It reminded me of the so-called Green revolution in Iran in 2009, when everyone on Twitter seemed to be an expert on Iranian politics until Michael Jackson died, and the attention of the internet switched to that.

Yiannopoulos is a professional troll, or the champion of the misunderstood and disenfranchised white male, depending on your perspective.

Flamboyantly gay, he is a Trump supporter and opponent of what he terms political correctness. He is not so much a conservative as a libertarian.

Mockery

Some of what he parodies is beyond parody – for example, the students who want to create safe spaces on their campuses where they will never be forced to hear an upsetting opinion, or engage with ideas – but his mockery of it is often more intemperate and polarising than the original offence.

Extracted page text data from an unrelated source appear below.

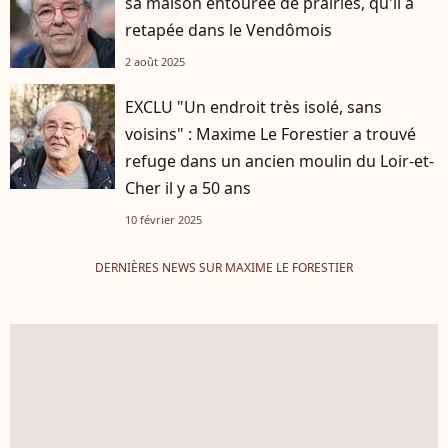
sa maison entourée de prairies, qu'il a
retapée dans le Vendômois
2 août 2025
EXCLU "Un endroit très isolé, sans
voisins" : Maxime Le Forestier a trouvé
refuge dans un ancien moulin du Loir-et-
Cher il y a 50 ans
10 février 2025
DERNIÈRES NEWS SUR MAXIME LE FORESTIER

A perfect example of his style is his declaration that his birthday will be World Patriarchy Day, and his suggestions for celebrating it range from calling every woman employee “darling” to “impregnate something”.

He claims his aim is to provoke thought through outrage, and to show up the hypocrisy of extreme feminism which treats all men as if they were potential rapists.

Parody and satire are important tools, but he goes too, too far, including wearing a T-shirt featuring the outline of a gun in rainbow colours, with the slogan WE.SHOOT.BACK.

Twitter decided to bar him for life, allegedly for co-ordinating an attack on a black actor, Leslie Jones, one of four women who star in the reboot of Ghostbusters.

The attacks on Jones reflect the ugliest side of the internet, where people feel free to say loathsome things. Jones could not win.

Responding to the kind of people who think it is witty to compare her to a gorilla is certain to inflame her attackers to further levels of disgusting insults.

Ignoring them simply cedes the field to people who have absolutely no empathy or compassion.

While Yiannopoulos did write a cruelly scathing review of the film, he cannot be blamed for the kind of insults that were flung at Jones.

Nor, however, did he call off the trolls, even though it is also doubtful whether it would have had any impact.

Reinforcing prejudices

His influence lies in reinforcing his followers’ prejudices, but how much power does he have to challenge those views? None, I suspect.

He appeals to many people who feel that we live in age of near-Orwellian thought control, where the range of acceptable opinions is severely limited, and who feel alienated as a result.

However, because of the way he chooses to attack the hypocrisies of the left and feminism, Yiannopoulos falls into the danger outlined by cultural critic Neil Postman, author of Amusing Ourselves to Death and Technopoly.

Although Postman concentrates on television because both books were written before the rise of the internet and social media, he identifies a problem that has only become more acute.

Postman does not condemn television, but says that its emphasis on entertainment reshapes every other area, whether it be religion, politics, education or journalism. It trivialises the most important issues.

Yiannopoulos is entertainment dressed as outrage – the self-styled most fabulous supervillain on the internet.

He thrives on controversy, but also ends up trivialising every issue that he touches by his desire to remain fabulously outrageous.

He is bright, but appears to have a very low boredom threshold. I suspect he would go insane if he had to spend two weeks in Connemara without his mobile phone or social media accounts.

Some defend Yiannopoulos on the grounds of free speech, though surely it is possible to challenge ideas as robustly as you like but draw the line at attacking and demeaning people?

Ultimately, banning Yiannopoulos from Twitter is pointless because it just makes him a martyr.

The danger with people such as Yiannopoulos is that by existing to provoke and entertain, he makes it easier to dismiss all conservative objections to contemporary culture, even those objections that are far more nuanced and valid than his are.

Like many professional outrage merchants, Yiannopoulos’s taboo-smashing sensibilities sometimes lead him to say true things that no one else will touch.